You might find you really like the PRG blend and won't even need to kill it off and reseed next year!


----------



## krazzz (Sep 20, 2017)

Thank you for the suggestions. I realize that I am behind but I only started this house 3 1/2 months ago so we are racing like crazy. The weather where I live is very unique and breaks the mold for the rest of Michigan. The lake acts like a buffer and tempers the weather we get. My in-laws live 10 miles from me but the temperature can vary by 10 to 15 degrees. They also get twice the snow that we do. I think this will probably buy me a couple extra weeks of growing time. The main reason for the rush is that I don't want my yard to be a huge mud pit during the spring thaw. I wasn't excepting a perfect germination and plan on overseeding in the spring. Is my worst case scenario that the lawn just don't take and I have to reseed in the spring? Or is there some irreparable damage to the lawn that reseeding can't fix? I wish the timing was better but you have to play the cards you are dealt. If I didn't have kids I would probably wait it out until spring but I just don't want all that mud tracked into the new house.


----------



## krazzz (Sep 20, 2017)

Where do you recommend purchasing seed? Best selection, freshest stock?


----------



## Virginiagal (Apr 24, 2017)

Seed Superstore has the KBG cultivars Ken mentioned and it has 1-2 day delivery to Michigan. Its prices are higher than other suppliers. You can put in your zip code and whether sunny or shady and the website will recommend mixtures. You can also customize your own mix. Hogan Seed has good selections. No website but call and talk to them. They will recommend mixtures. I don't know how quickly they can ship. You could ask if it can be expedited.


----------



## HomerGuy (Jun 5, 2017)

I'm also in Michigan, and purchased my KBG seed from Seed Superstore.

They are expensive on a per pound basis when buying small quantities, but actually found them to be competitive when purchasing 25 pounds or more of a variety. Plus they had everything in stock. I'm on the east side of the state, and my 125 lb shipment was delivered the next day! I called a few other places, and they did not have the stock available in what I wanted.

I just put down my 100% KBG mix last weekend. With it being so late in the season, I'm on pins and needles waiting for it to come up and will be fretting about it all winter.


----------



## krazzz (Sep 20, 2017)

HomerGuy said:


> I'm also in Michigan, and purchased my KBG seed from Seed Superstore.

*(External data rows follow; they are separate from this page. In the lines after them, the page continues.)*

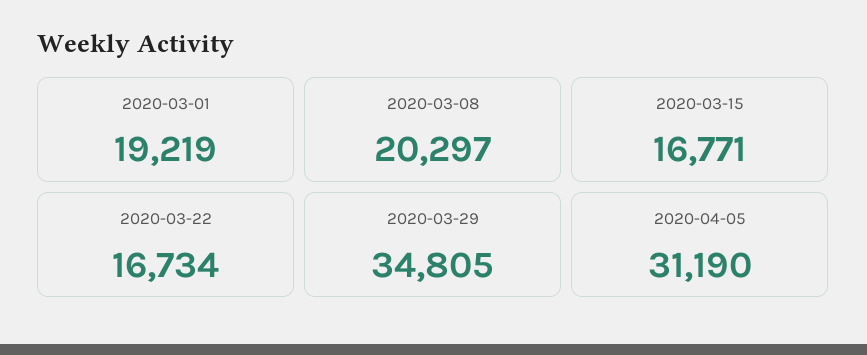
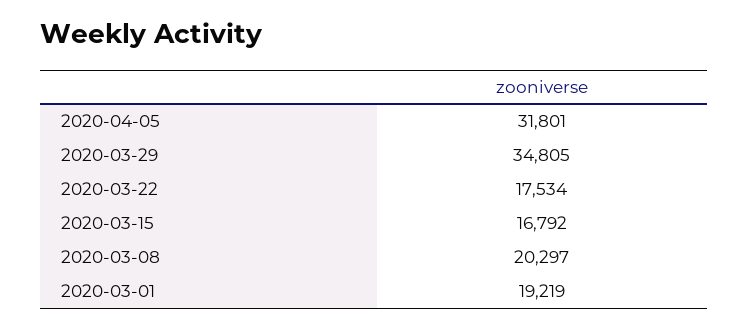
2020-03-15: 16771 -> 16792
2020-03-22: 16734 -> 17534
2020-04-05: 31190 -> 31801

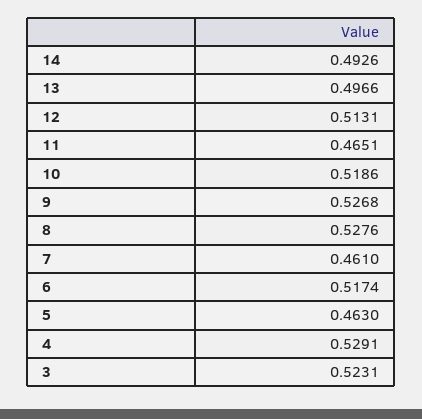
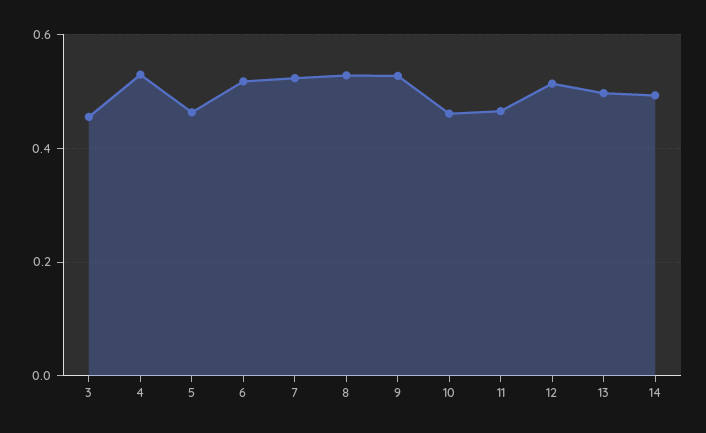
10: 0.5186 -> 0.46
7: 0.461 -> 0.52
3: 0.5231 -> 0.46

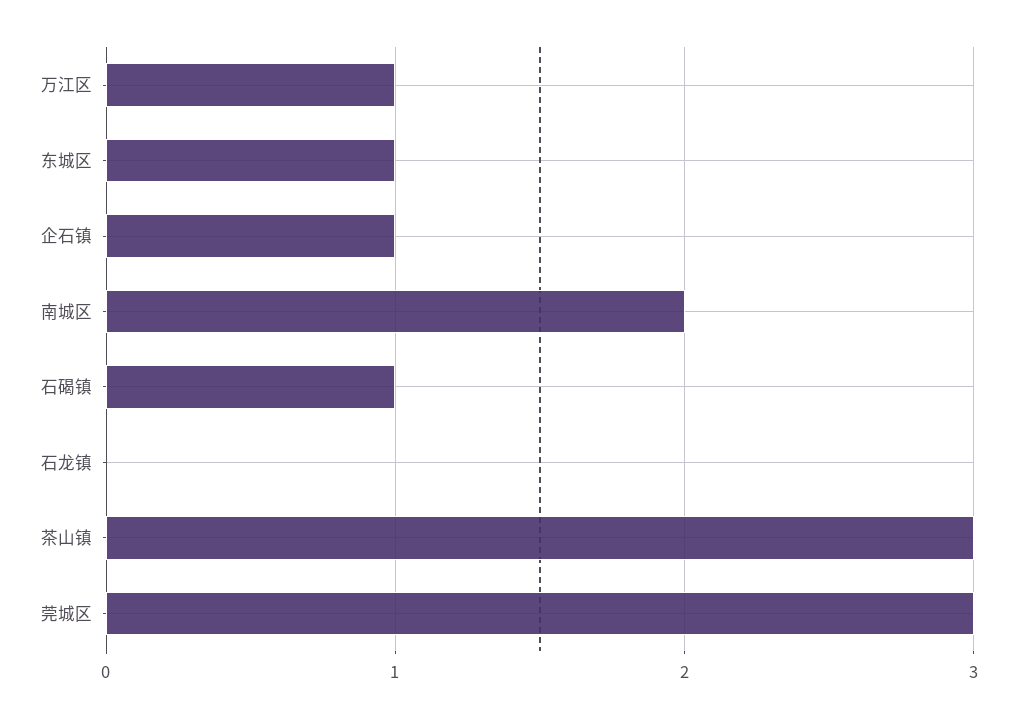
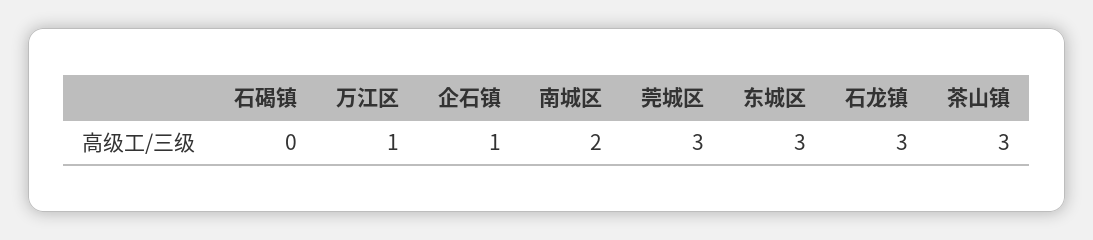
东城区: 1 -> 3
石碣镇: 1 -> 0
石龙镇: 0 -> 3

Where in MI are you located?


----------



## HomerGuy (Jun 5, 2017)

krazzz said:


> HomerGuy said:
> 
> 
> > I'm also in Michigan, and purchased my KBG seed from Seed Superstore.
> ...


I'm near Howell.


----------



## vnephologist (Aug 4, 2017)

Preffered Seed should also be a quick ship for you.


----------



## fusebox7 (Jul 27, 2017)

According to the extended forecast (take that with a grain of salt, obviously) we're looking at first frost being pushed out a month (to the first week of November). If the lucky stars align and you're able to get seed down this weekend, I'd say go for it and that you might have a high probability of a Kentucky Bluegrass lawn making it through the winter and taking off in spring. If it were me and I didn't feel like I was rushing or skipping steps, I'd go for it. If you fail (or the forecast fails), there's always next year


----------



## krazzz (Sep 20, 2017)

I am going for it! I ordered from Seed Superstore and he said I will have it by Sat. Hope to have the seed down Sun or Mon. I'll report back with my success/failure. Fingers crossed that we have a fall like last year.


----------